During the 1982 football World Cup, a legendary match is organised and played in Trieste.
Arturo Praz, a former patient of the asylum, wants a rematch of the last game between
the “loonies” and the nurses, won in 1978 by the nurses (in which Arturo didn’t play due
to a highly suspicious accident). With his niece, “Steno”, he rides his Vespa through the
streets of Trieste and the Karst plateau, visiting all his old teammates to persuade them
to play in the rematch now that they are free. It’s not easy to find and persuade them all:
they will make a fruitless expedition to the Venice cemetery, to the grave of Dr Basaglia,
who closed down the asylum; go up the Alpine valleys with a dog called Trotzky and a
guide who can’t laugh (or he falls into cataplexy); and take a ride on a sailing boat to a
sinister Yugoslavian prison, disguised as Carabinieri, to trade an old friend for sixty kilos
of coffee. The rematch, obviously, has to be played on the 11th of July 1982, while the
Italy-Germany Final is being played in Madrid. And there’s good reason to believe, like
their friend Bearzot, that this time they just might win.

  • A story of friendship, sport, revenge, affection, and what it means to be free.

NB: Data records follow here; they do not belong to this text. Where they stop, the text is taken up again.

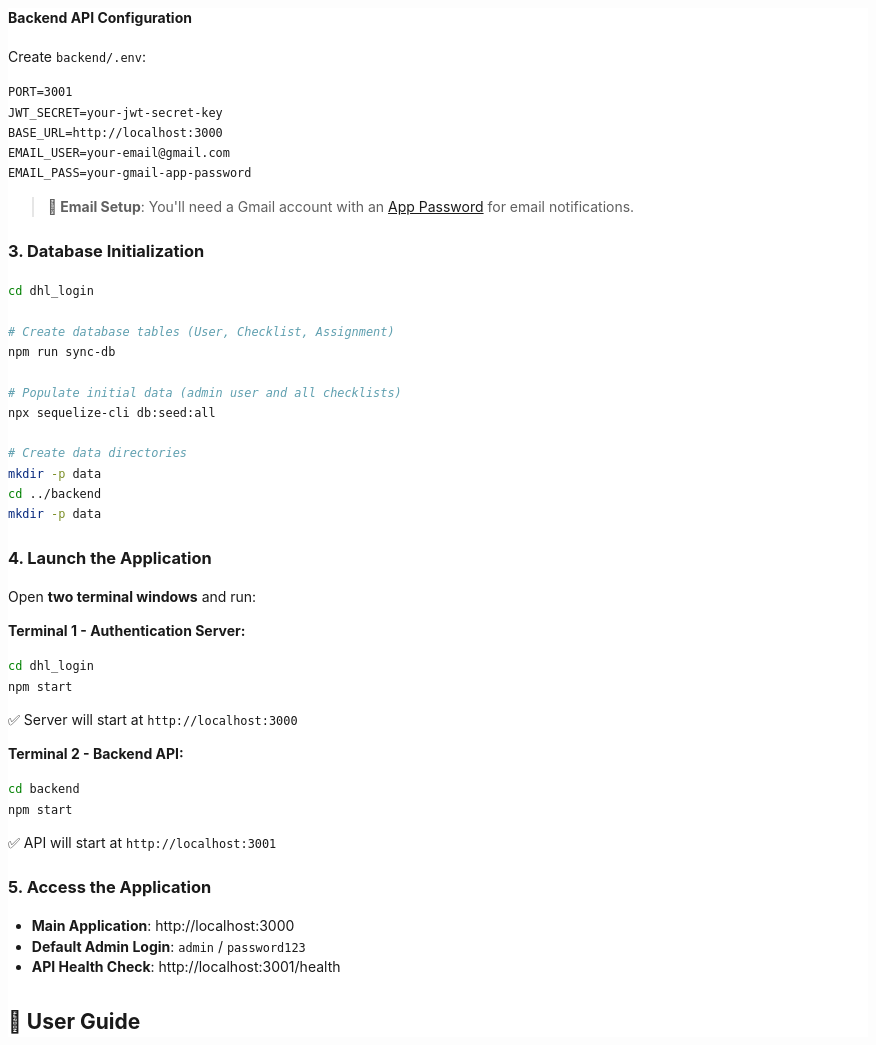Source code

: #### Backend API Configuration
Create `backend/.env`:
```env
PORT=3001
JWT_SECRET=your-jwt-secret-key
BASE_URL=http://localhost:3000
EMAIL_USER=your-email@gmail.com
EMAIL_PASS=your-gmail-app-password
```

> **📧 Email Setup**: You'll need a Gmail account with an [App Password](https://support.google.com/accounts/answer/185833) for email notifications.

### 3. Database Initialization

```bash
cd dhl_login

# Create database tables (User, Checklist, Assignment)
npm run sync-db

# Populate initial data (admin user and all checklists)
npx sequelize-cli db:seed:all

# Create data directories
mkdir -p data
cd ../backend
mkdir -p data
```

### 4. Launch the Application

Open **two terminal windows** and run:

**Terminal 1 - Authentication Server:**
```bash
cd dhl_login
npm start
```
✅ Server will start at `http://localhost:3000`

**Terminal 2 - Backend API:**
```bash
cd backend
npm start
```
✅ API will start at `http://localhost:3001`

### 5. Access the Application

- **Main Application**: http://localhost:3000
- **Default Admin Login**: `admin` / `password123`
- **API Health Check**: http://localhost:3001/health

## 👥 User Guide
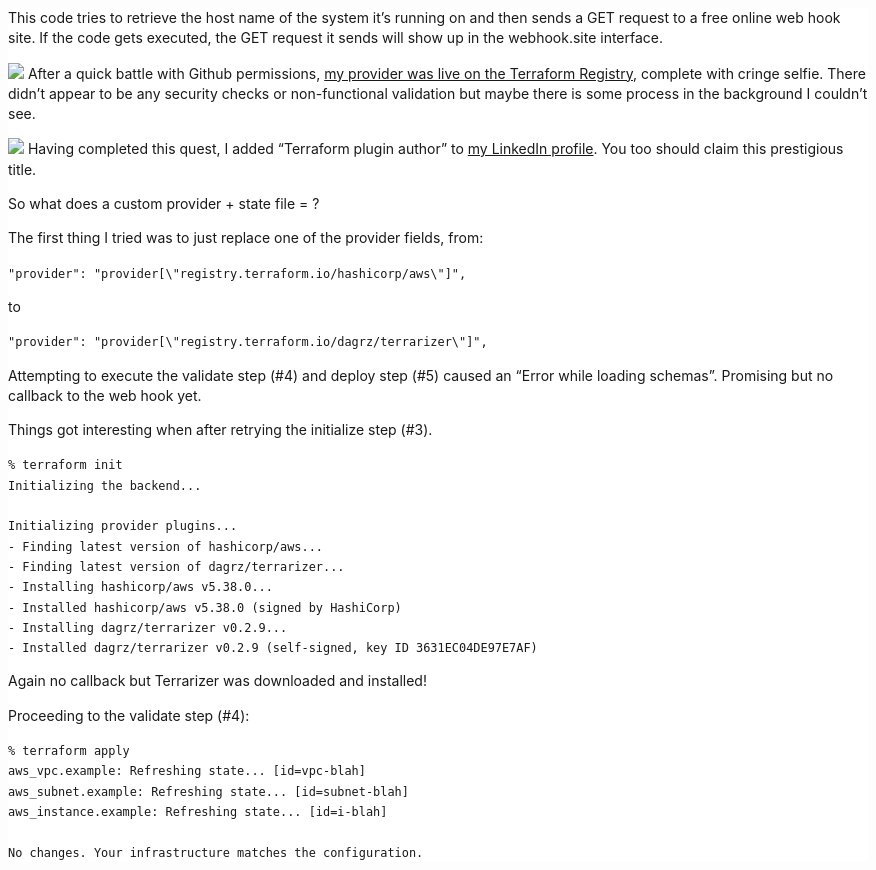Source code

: 
This code tries to retrieve the host name of the system it’s running on and then sends a GET request to a free online web hook site. If the code gets executed, the GET request it sends will show up in the webhook.site interface.

![](https://blog.plerion.com/wp-content/uploads/2024/02/webhook.site-terraform.png)
After a quick battle with Github permissions, [my provider was live on the Terraform Registry](https://registry.terraform.io/providers/dagrz/terrarizer/latest), complete with cringe selfie. There didn’t appear to be any security checks or non-functional validation but maybe there is some process in the background I couldn’t see.

![](https://blog.plerion.com/wp-content/uploads/2024/02/terrarizer.png)
Having completed this quest, I added “Terraform plugin author” to [my LinkedIn profile](https://www.linkedin.com/in/danielgrzelak/). You too should claim this prestigious title.

So what does a custom provider + state file = ?

The first thing I tried was to just replace one of the provider fields, from:

```
"provider": "provider[\"registry.terraform.io/hashicorp/aws\"]",
```

to

```
"provider": "provider[\"registry.terraform.io/dagrz/terrarizer\"]",
```

Attempting to execute the validate step (#4) and deploy step (#5) caused an “Error while loading schemas”. Promising but no callback to the web hook yet.

Things got interesting when after retrying the initialize step (#3).

```
% terraform init
Initializing the backend...

Initializing provider plugins...
- Finding latest version of hashicorp/aws...
- Finding latest version of dagrz/terrarizer...
- Installing hashicorp/aws v5.38.0...
- Installed hashicorp/aws v5.38.0 (signed by HashiCorp)
- Installing dagrz/terrarizer v0.2.9...
- Installed dagrz/terrarizer v0.2.9 (self-signed, key ID 3631EC04DE97E7AF)
```

Again no callback but Terrarizer was downloaded and installed!

Proceeding to the validate step (#4):

```
% terraform apply
aws_vpc.example: Refreshing state... [id=vpc-blah]
aws_subnet.example: Refreshing state... [id=subnet-blah]
aws_instance.example: Refreshing state... [id=i-blah]

No changes. Your infrastructure matches the configuration.
```
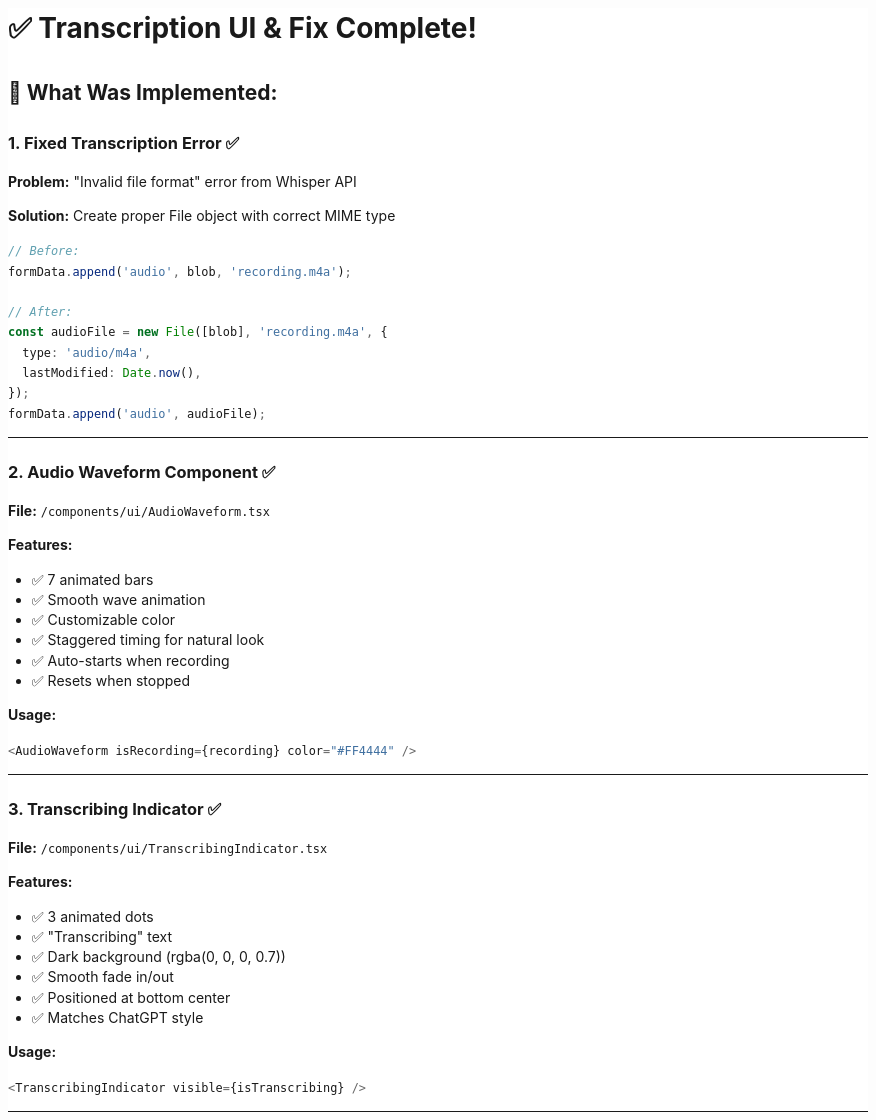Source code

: # ✅ Transcription UI & Fix Complete!

## 🎯 What Was Implemented:

### **1. Fixed Transcription Error** ✅
**Problem:** "Invalid file format" error from Whisper API

**Solution:** Create proper File object with correct MIME type
```typescript
// Before:
formData.append('audio', blob, 'recording.m4a');

// After:
const audioFile = new File([blob], 'recording.m4a', {
  type: 'audio/m4a',
  lastModified: Date.now(),
});
formData.append('audio', audioFile);
```

---

### **2. Audio Waveform Component** ✅
**File:** `/components/ui/AudioWaveform.tsx`

**Features:**
- ✅ 7 animated bars
- ✅ Smooth wave animation
- ✅ Customizable color
- ✅ Staggered timing for natural look
- ✅ Auto-starts when recording
- ✅ Resets when stopped

**Usage:**
```typescript
<AudioWaveform isRecording={recording} color="#FF4444" />
```

---

### **3. Transcribing Indicator** ✅
**File:** `/components/ui/TranscribingIndicator.tsx`

**Features:**
- ✅ 3 animated dots
- ✅ "Transcribing" text
- ✅ Dark background (rgba(0, 0, 0, 0.7))
- ✅ Smooth fade in/out
- ✅ Positioned at bottom center
- ✅ Matches ChatGPT style

**Usage:**
```typescript
<TranscribingIndicator visible={isTranscribing} />
```

---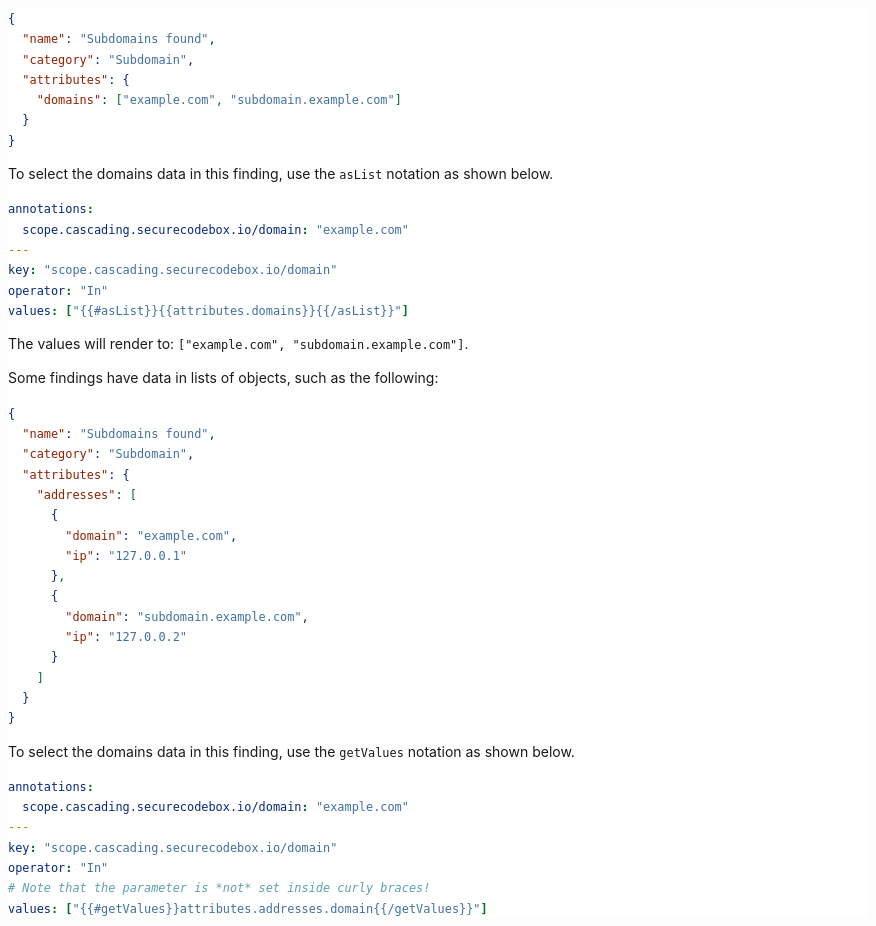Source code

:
 ```json title="Finding"
{
  "name": "Subdomains found",
  "category": "Subdomain",
  "attributes": {
    "domains": ["example.com", "subdomain.example.com"]
  }
}
```

To select the domains data in this finding, use the `asList` notation as shown below.

```yaml
annotations:
  scope.cascading.securecodebox.io/domain: "example.com"
---
key: "scope.cascading.securecodebox.io/domain"
operator: "In"
values: ["{{#asList}}{{attributes.domains}}{{/asList}}"]
```

The values will render to: `["example.com", "subdomain.example.com"]`.

Some findings have data in lists of objects, such as the following:

```json title="Finding"
{
  "name": "Subdomains found",
  "category": "Subdomain",
  "attributes": {
    "addresses": [
      {
        "domain": "example.com",
        "ip": "127.0.0.1"
      },
      {
        "domain": "subdomain.example.com",
        "ip": "127.0.0.2"
      }
    ]
  }
}
```

To select the domains data in this finding, use the `getValues` notation as shown below.

```yaml
annotations:
  scope.cascading.securecodebox.io/domain: "example.com"
---
key: "scope.cascading.securecodebox.io/domain"
operator: "In"
# Note that the parameter is *not* set inside curly braces!
values: ["{{#getValues}}attributes.addresses.domain{{/getValues}}"]
```
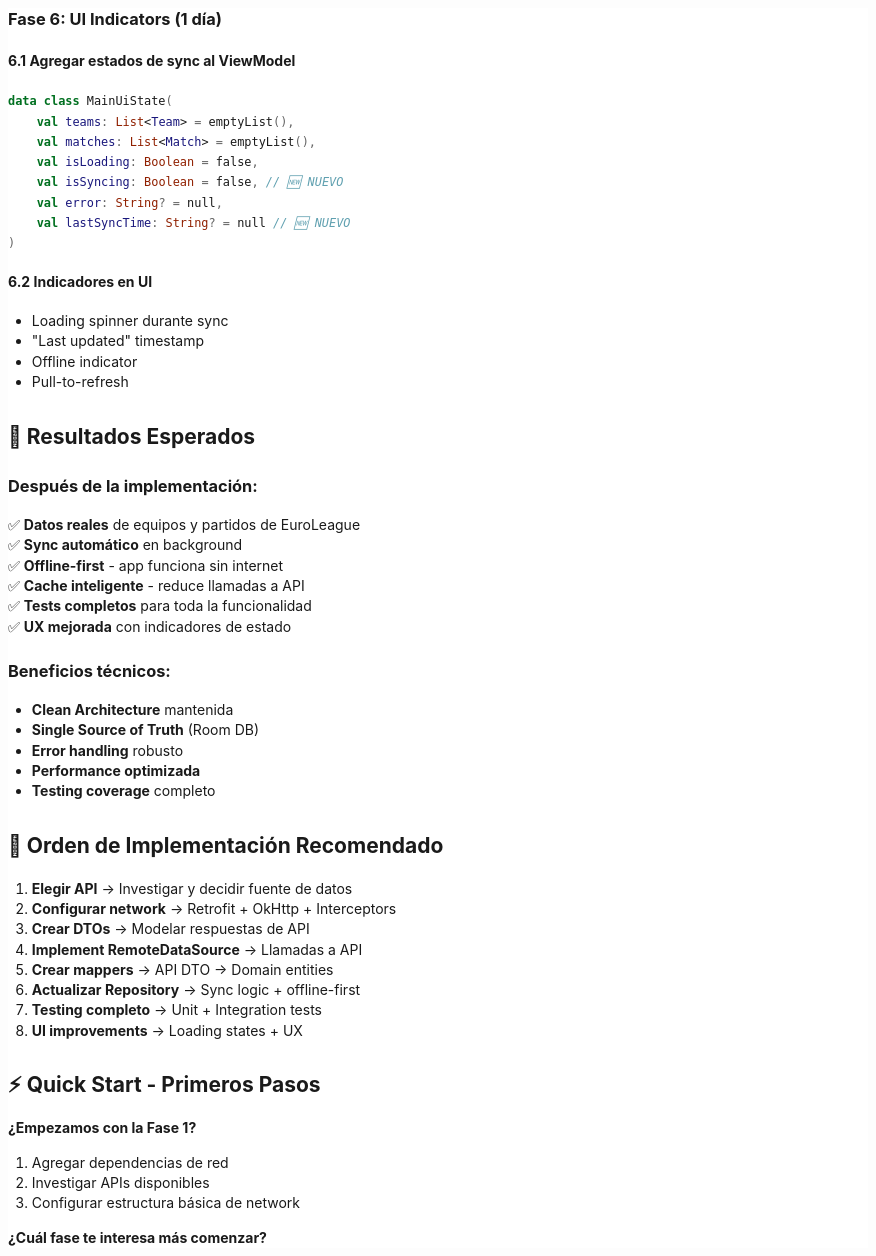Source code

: ### **Fase 6: UI Indicators (1 día)**

#### 6.1 Agregar estados de sync al ViewModel
```kotlin
data class MainUiState(
    val teams: List<Team> = emptyList(),
    val matches: List<Match> = emptyList(),
    val isLoading: Boolean = false,
    val isSyncing: Boolean = false, // 🆕 NUEVO
    val error: String? = null,
    val lastSyncTime: String? = null // 🆕 NUEVO
)
```

#### 6.2 Indicadores en UI
- Loading spinner durante sync
- "Last updated" timestamp
- Offline indicator
- Pull-to-refresh

## 🎯 **Resultados Esperados**

### **Después de la implementación:**
✅ **Datos reales** de equipos y partidos de EuroLeague  
✅ **Sync automático** en background  
✅ **Offline-first** - app funciona sin internet  
✅ **Cache inteligente** - reduce llamadas a API  
✅ **Tests completos** para toda la funcionalidad  
✅ **UX mejorada** con indicadores de estado  

### **Beneficios técnicos:**
- **Clean Architecture** mantenida
- **Single Source of Truth** (Room DB)
- **Error handling** robusto
- **Performance optimizada** 
- **Testing coverage** completo

## 🔄 **Orden de Implementación Recomendado**

1. **Elegir API** → Investigar y decidir fuente de datos
2. **Configurar network** → Retrofit + OkHttp + Interceptors  
3. **Crear DTOs** → Modelar respuestas de API
4. **Implement RemoteDataSource** → Llamadas a API
5. **Crear mappers** → API DTO → Domain entities
6. **Actualizar Repository** → Sync logic + offline-first
7. **Testing completo** → Unit + Integration tests
8. **UI improvements** → Loading states + UX

## ⚡ **Quick Start - Primeros Pasos**

**¿Empezamos con la Fase 1?** 
1. Agregar dependencias de red
2. Investigar APIs disponibles
3. Configurar estructura básica de network

**¿Cuál fase te interesa más comenzar?**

    A memorable portrayal of the world of misfits and those who are overlooked,
    who live on the margins of society, waiting for their rematch, and who finally
    take on the role of giants and mythical heroes, building dreams that have
    never even crossed others’ minds.
  • Touches on the subject of psychiatry and cognitive problems with scientific
    and historical precision, but also in a comic tone.
Publisher: Mondadori
Target: 10+
Year: 2022
Author
Pierdomenico Baccalario

Pierdomenico Baccalario has been writing children’s novels since 1997, when he won the Il Battello a Vapore literary prize with La strada del Guerriero (The Way of the Warrior) using his neighbour’s name. Since then, his bestsellers have been written under as many pseudonyms (the best known being Ulysses Moore and Irene Adler), translated into more than thirty languages and published with major Italian and foreign publishers. He has collaborated with Lucca Comics & Games for more than twenty years, has written for Repubblica, and is a columnist for the newspaper Corriere della Sera’s La Lettura literary supplement. In 2014, he founded the Book on a Tree creative agency in London.